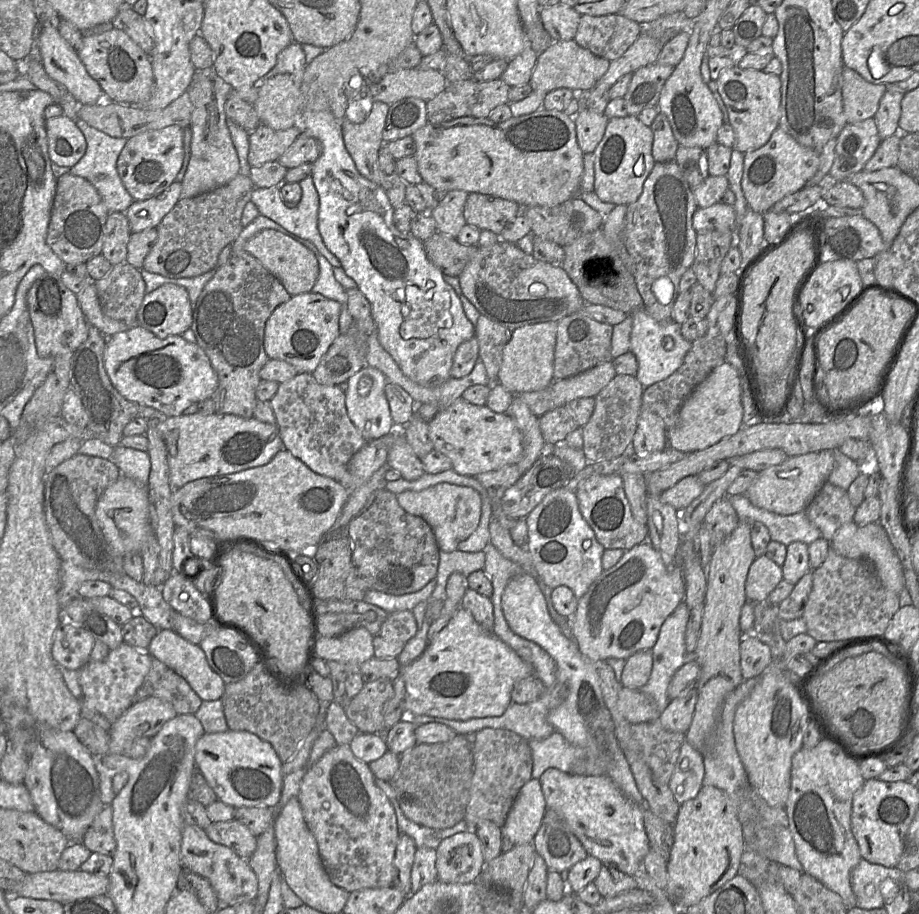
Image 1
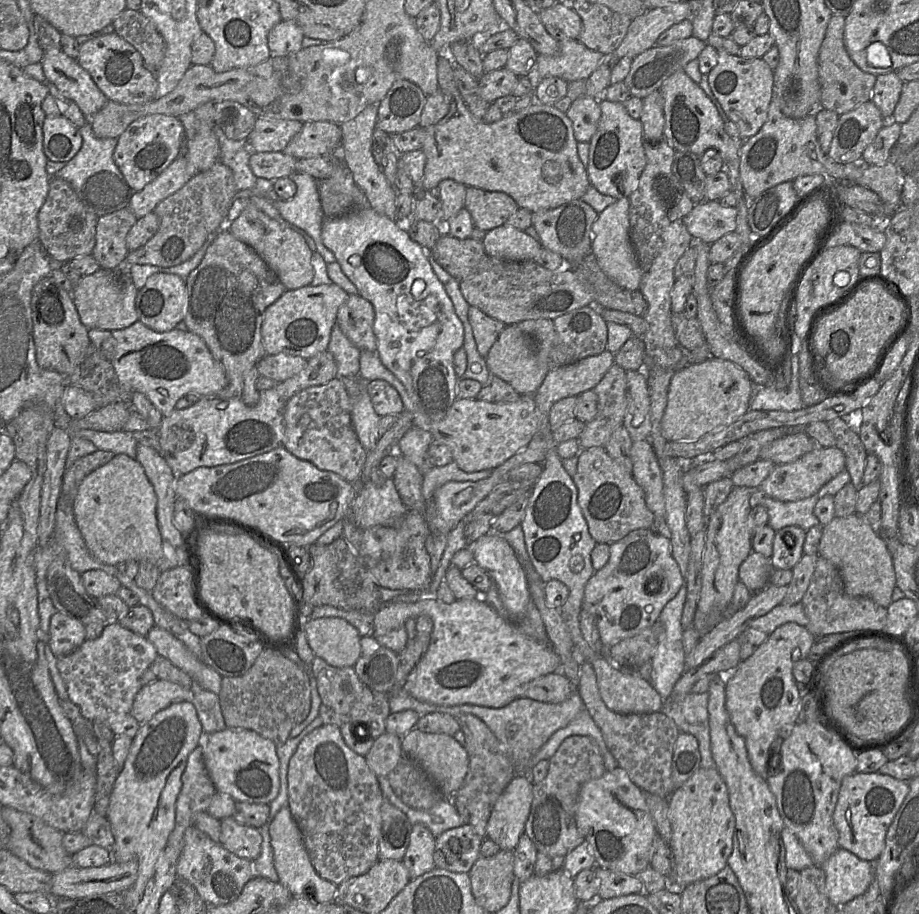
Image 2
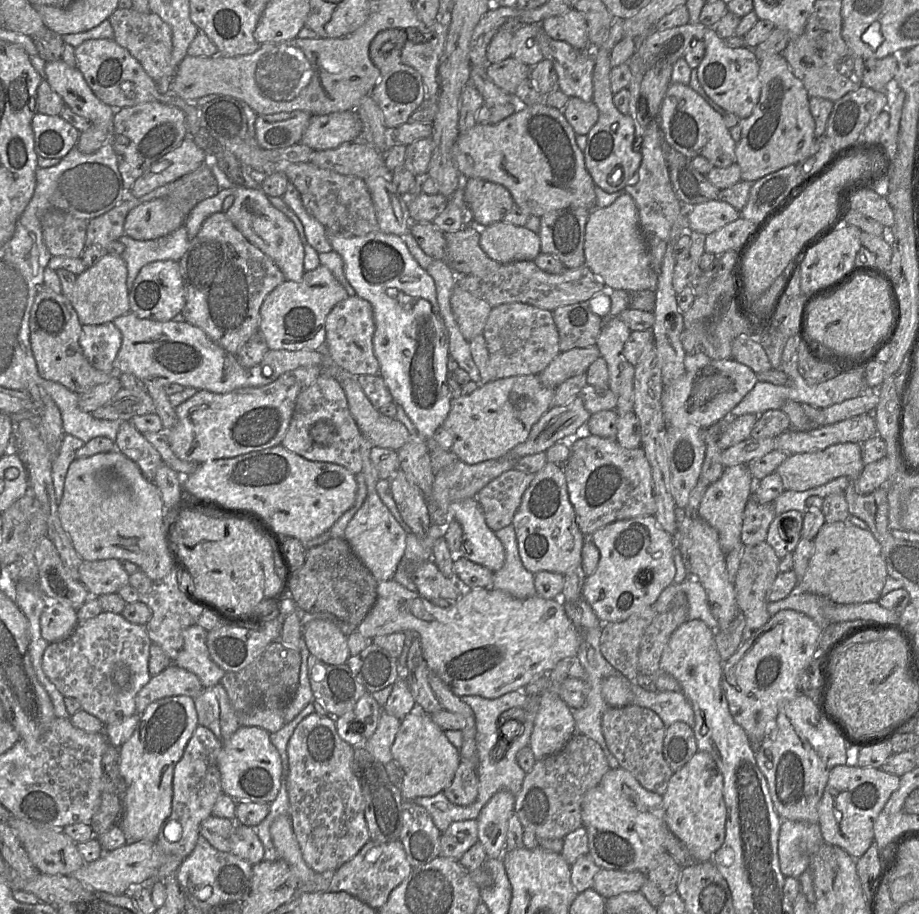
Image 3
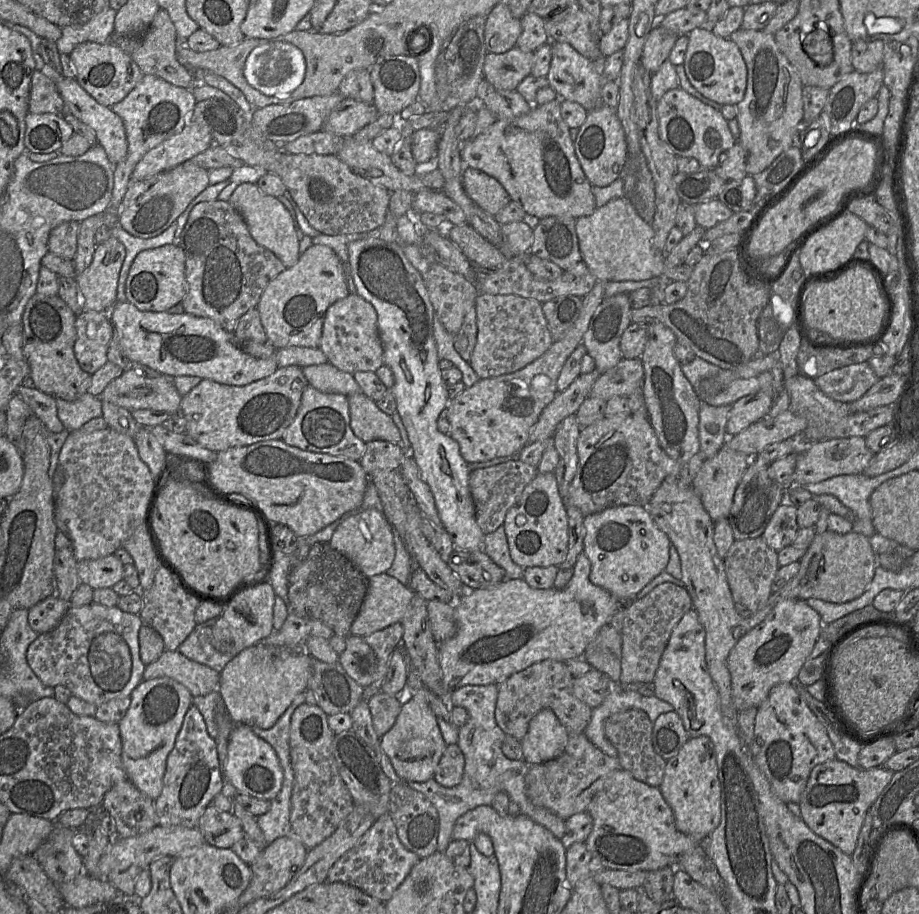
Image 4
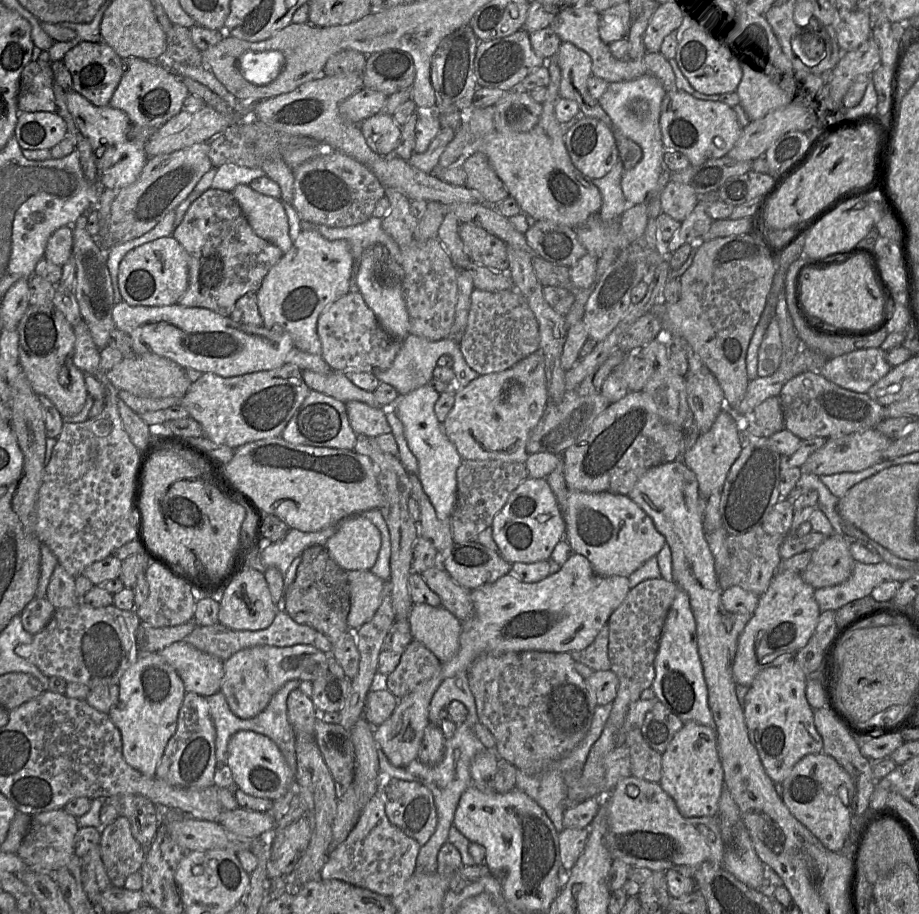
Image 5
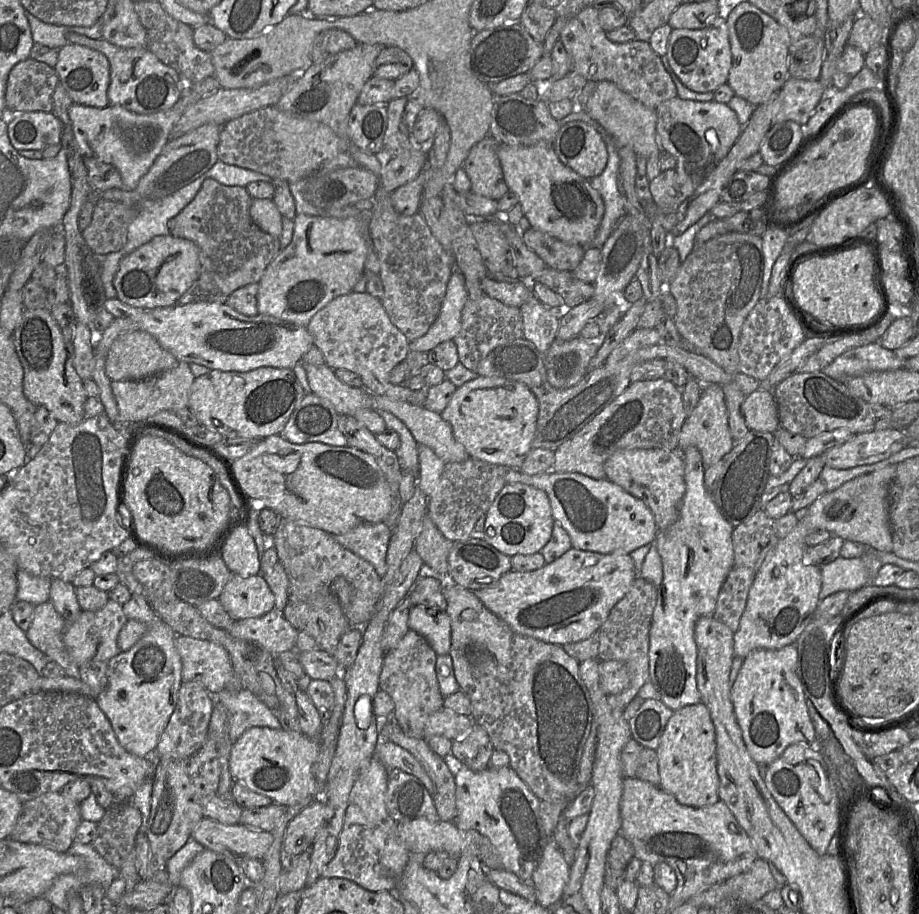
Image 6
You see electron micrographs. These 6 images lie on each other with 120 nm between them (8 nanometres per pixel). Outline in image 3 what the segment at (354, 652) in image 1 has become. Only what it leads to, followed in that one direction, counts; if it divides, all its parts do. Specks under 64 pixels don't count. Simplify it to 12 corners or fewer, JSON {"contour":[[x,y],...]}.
{"contour":[[329,620],[305,624],[311,654],[326,664],[346,664],[348,637]]}

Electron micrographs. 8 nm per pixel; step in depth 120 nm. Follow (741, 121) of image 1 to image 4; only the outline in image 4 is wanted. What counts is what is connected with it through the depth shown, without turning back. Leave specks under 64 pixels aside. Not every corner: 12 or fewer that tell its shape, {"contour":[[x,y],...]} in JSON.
{"contour":[[709,27],[687,37],[692,86],[739,104],[747,66],[739,47]]}

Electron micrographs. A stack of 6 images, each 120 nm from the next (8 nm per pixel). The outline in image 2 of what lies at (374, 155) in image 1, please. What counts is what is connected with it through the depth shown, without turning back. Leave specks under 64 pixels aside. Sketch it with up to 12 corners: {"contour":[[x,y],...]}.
{"contour":[[378,104],[342,122],[341,158],[369,206],[398,222],[372,155]]}

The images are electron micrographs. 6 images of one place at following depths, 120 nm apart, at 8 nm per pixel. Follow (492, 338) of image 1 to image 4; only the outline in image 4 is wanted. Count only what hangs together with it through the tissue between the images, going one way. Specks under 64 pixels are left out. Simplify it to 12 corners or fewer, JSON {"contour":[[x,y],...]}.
{"contour":[[435,261],[422,277],[435,316],[455,335],[480,293]]}

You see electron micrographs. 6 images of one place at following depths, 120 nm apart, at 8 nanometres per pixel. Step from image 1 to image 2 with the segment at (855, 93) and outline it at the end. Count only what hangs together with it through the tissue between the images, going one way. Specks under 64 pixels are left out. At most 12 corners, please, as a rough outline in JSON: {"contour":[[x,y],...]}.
{"contour":[[831,16],[818,56],[821,106],[838,115],[870,101],[875,75]]}

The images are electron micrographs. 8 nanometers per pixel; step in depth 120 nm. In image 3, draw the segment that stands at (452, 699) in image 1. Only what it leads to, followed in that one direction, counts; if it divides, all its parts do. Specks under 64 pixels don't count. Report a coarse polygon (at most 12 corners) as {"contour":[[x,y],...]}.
{"contour":[[393,578],[356,631],[418,633],[458,697],[524,691],[576,656],[559,600]]}

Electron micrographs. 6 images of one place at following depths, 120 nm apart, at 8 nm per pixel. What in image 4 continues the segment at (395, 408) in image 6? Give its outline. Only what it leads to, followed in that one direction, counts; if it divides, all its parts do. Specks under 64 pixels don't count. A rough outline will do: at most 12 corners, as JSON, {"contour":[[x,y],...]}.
{"contour":[[326,362],[302,367],[308,385],[325,393],[362,392],[351,373]]}

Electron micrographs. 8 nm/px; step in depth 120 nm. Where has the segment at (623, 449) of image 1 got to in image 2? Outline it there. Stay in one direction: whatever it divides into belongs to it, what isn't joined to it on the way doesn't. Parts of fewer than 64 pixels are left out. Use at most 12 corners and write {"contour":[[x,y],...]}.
{"contour":[[613,364],[593,388],[597,414],[580,447],[604,447],[623,426],[626,371]]}

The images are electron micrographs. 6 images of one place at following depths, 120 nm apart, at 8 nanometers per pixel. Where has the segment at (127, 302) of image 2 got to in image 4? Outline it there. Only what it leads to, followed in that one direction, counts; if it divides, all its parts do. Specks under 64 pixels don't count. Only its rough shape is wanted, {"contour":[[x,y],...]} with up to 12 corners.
{"contour":[[113,235],[75,276],[84,309],[109,313],[125,248]]}

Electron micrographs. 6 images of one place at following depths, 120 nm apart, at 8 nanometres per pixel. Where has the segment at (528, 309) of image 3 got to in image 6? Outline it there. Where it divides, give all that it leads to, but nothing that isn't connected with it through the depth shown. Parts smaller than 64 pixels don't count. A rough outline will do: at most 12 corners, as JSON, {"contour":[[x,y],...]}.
{"contour":[[468,298],[453,341],[477,369],[493,350],[524,338],[520,308]]}

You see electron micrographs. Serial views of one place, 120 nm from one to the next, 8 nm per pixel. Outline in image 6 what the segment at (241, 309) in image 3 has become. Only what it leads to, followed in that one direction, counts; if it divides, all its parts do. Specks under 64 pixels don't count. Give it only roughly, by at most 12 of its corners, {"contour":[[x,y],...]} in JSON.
{"contour":[[206,178],[169,220],[199,276],[181,303],[226,303],[282,250],[245,187]]}

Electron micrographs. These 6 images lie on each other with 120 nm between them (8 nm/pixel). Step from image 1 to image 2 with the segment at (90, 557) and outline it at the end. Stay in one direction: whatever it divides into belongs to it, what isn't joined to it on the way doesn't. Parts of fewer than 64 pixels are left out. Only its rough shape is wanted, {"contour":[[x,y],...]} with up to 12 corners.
{"contour":[[98,449],[64,471],[59,499],[73,508],[78,488],[115,454]]}

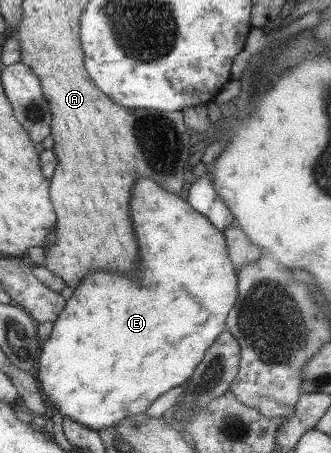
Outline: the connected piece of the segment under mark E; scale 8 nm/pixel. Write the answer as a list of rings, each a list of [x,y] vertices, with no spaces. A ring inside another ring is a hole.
[[[140,178],[132,184],[132,198],[130,198],[130,210],[132,210],[132,230],[136,234],[136,242],[140,242],[140,266],[136,276],[118,276],[106,271],[92,271],[73,290],[72,295],[65,301],[58,318],[53,322],[50,336],[40,343],[40,356],[37,360],[37,376],[40,393],[44,402],[50,408],[55,408],[64,416],[80,425],[98,432],[100,429],[111,430],[118,421],[126,417],[142,414],[148,410],[148,406],[164,392],[172,390],[174,386],[180,386],[184,380],[188,380],[195,372],[194,368],[203,360],[202,356],[207,352],[208,346],[226,330],[227,314],[238,300],[238,274],[234,264],[230,262],[226,254],[226,243],[223,234],[212,226],[212,223],[202,214],[188,206],[182,196],[174,196],[170,191],[165,191],[152,182],[150,178]]]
┄┄┄┄┄┄┄┄┄┄
WORK ORDER »
Word for word, reproduce the material above and omit each image.

RESPONSE TO THIS TASK »
Image 1
Image 2
Image 3
Image 4
Image 5
Image 6
You see electron micrographs. These 6 images lie on each other with 120 nm between them (8 nanometres per pixel). Outline in image 3 what the segment at (354, 652) in image 1 has become. Only what it leads to, followed in that one direction, counts; if it divides, all its parts do. Specks under 64 pixels don't count. Simplify it to 12 corners or fewer, JSON {"contour":[[x,y],...]}.
{"contour":[[329,620],[305,624],[311,654],[326,664],[346,664],[348,637]]}

Electron micrographs. 8 nm per pixel; step in depth 120 nm. Follow (741, 121) of image 1 to image 4; only the outline in image 4 is wanted. What counts is what is connected with it through the depth shown, without turning back. Leave specks under 64 pixels aside. Not every corner: 12 or fewer that tell its shape, {"contour":[[x,y],...]} in JSON.
{"contour":[[709,27],[687,37],[692,86],[739,104],[747,66],[739,47]]}

Electron micrographs. A stack of 6 images, each 120 nm from the next (8 nm per pixel). The outline in image 2 of what lies at (374, 155) in image 1, please. What counts is what is connected with it through the depth shown, without turning back. Leave specks under 64 pixels aside. Sketch it with up to 12 corners: {"contour":[[x,y],...]}.
{"contour":[[378,104],[342,122],[341,158],[369,206],[398,222],[372,155]]}

The images are electron micrographs. 6 images of one place at following depths, 120 nm apart, at 8 nm per pixel. Follow (492, 338) of image 1 to image 4; only the outline in image 4 is wanted. Count only what hangs together with it through the tissue between the images, going one way. Specks under 64 pixels are left out. Simplify it to 12 corners or fewer, JSON {"contour":[[x,y],...]}.
{"contour":[[435,261],[422,277],[435,316],[455,335],[480,293]]}

You see electron micrographs. 6 images of one place at following depths, 120 nm apart, at 8 nanometres per pixel. Step from image 1 to image 2 with the segment at (855, 93) and outline it at the end. Count only what hangs together with it through the tissue between the images, going one way. Specks under 64 pixels are left out. At most 12 corners, please, as a rough outline in JSON: {"contour":[[x,y],...]}.
{"contour":[[831,16],[818,56],[821,106],[838,115],[870,101],[875,75]]}

The images are electron micrographs. 8 nanometers per pixel; step in depth 120 nm. In image 3, draw the segment that stands at (452, 699) in image 1. Only what it leads to, followed in that one direction, counts; if it divides, all its parts do. Specks under 64 pixels don't count. Report a coarse polygon (at most 12 corners) as {"contour":[[x,y],...]}.
{"contour":[[393,578],[356,631],[418,633],[458,697],[524,691],[576,656],[559,600]]}

Electron micrographs. 6 images of one place at following depths, 120 nm apart, at 8 nm per pixel. What in image 4 continues the segment at (395, 408) in image 6? Give its outline. Only what it leads to, followed in that one direction, counts; if it divides, all its parts do. Specks under 64 pixels don't count. A rough outline will do: at most 12 corners, as JSON, {"contour":[[x,y],...]}.
{"contour":[[326,362],[302,367],[308,385],[325,393],[362,392],[351,373]]}

Electron micrographs. 8 nm/px; step in depth 120 nm. Where has the segment at (623, 449) of image 1 got to in image 2? Outline it there. Stay in one direction: whatever it divides into belongs to it, what isn't joined to it on the way doesn't. Parts of fewer than 64 pixels are left out. Use at most 12 corners and write {"contour":[[x,y],...]}.
{"contour":[[613,364],[593,388],[597,414],[580,447],[604,447],[623,426],[626,371]]}

The images are electron micrographs. 6 images of one place at following depths, 120 nm apart, at 8 nanometers per pixel. Where has the segment at (127, 302) of image 2 got to in image 4? Outline it there. Only what it leads to, followed in that one direction, counts; if it divides, all its parts do. Specks under 64 pixels don't count. Only its rough shape is wanted, {"contour":[[x,y],...]} with up to 12 corners.
{"contour":[[113,235],[75,276],[84,309],[109,313],[125,248]]}

Electron micrographs. 6 images of one place at following depths, 120 nm apart, at 8 nanometres per pixel. Where has the segment at (528, 309) of image 3 got to in image 6? Outline it there. Where it divides, give all that it leads to, but nothing that isn't connected with it through the depth shown. Parts smaller than 64 pixels don't count. A rough outline will do: at most 12 corners, as JSON, {"contour":[[x,y],...]}.
{"contour":[[468,298],[453,341],[477,369],[493,350],[524,338],[520,308]]}

You see electron micrographs. Serial views of one place, 120 nm from one to the next, 8 nm per pixel. Outline in image 6 what the segment at (241, 309) in image 3 has become. Only what it leads to, followed in that one direction, counts; if it divides, all its parts do. Specks under 64 pixels don't count. Give it only roughly, by at most 12 of its corners, {"contour":[[x,y],...]} in JSON.
{"contour":[[206,178],[169,220],[199,276],[181,303],[226,303],[282,250],[245,187]]}

Electron micrographs. These 6 images lie on each other with 120 nm between them (8 nm/pixel). Step from image 1 to image 2 with the segment at (90, 557) and outline it at the end. Stay in one direction: whatever it divides into belongs to it, what isn't joined to it on the way doesn't. Parts of fewer than 64 pixels are left out. Only its rough shape is wanted, {"contour":[[x,y],...]} with up to 12 corners.
{"contour":[[98,449],[64,471],[59,499],[73,508],[78,488],[115,454]]}

Outline: the connected piece of the segment under mark E; scale 8 nm/pixel. Write the answer as a list of rings, each a list of [x,y] vertices, with no spaces. A ring inside another ring is a hole.
[[[140,178],[132,184],[132,198],[130,198],[130,210],[132,210],[132,230],[136,234],[136,242],[140,242],[140,266],[136,276],[118,276],[106,271],[92,271],[73,290],[72,295],[65,301],[58,318],[53,322],[50,336],[40,343],[40,356],[37,360],[37,376],[40,393],[44,402],[50,408],[55,408],[64,416],[80,425],[98,432],[100,429],[111,430],[118,421],[126,417],[142,414],[148,410],[148,406],[164,392],[172,390],[174,386],[180,386],[184,380],[188,380],[195,372],[194,368],[203,360],[202,356],[207,352],[208,346],[226,330],[227,314],[238,300],[238,274],[234,264],[230,262],[226,254],[226,243],[223,234],[212,226],[212,223],[202,214],[188,206],[182,196],[174,196],[170,191],[165,191],[152,182],[150,178]]]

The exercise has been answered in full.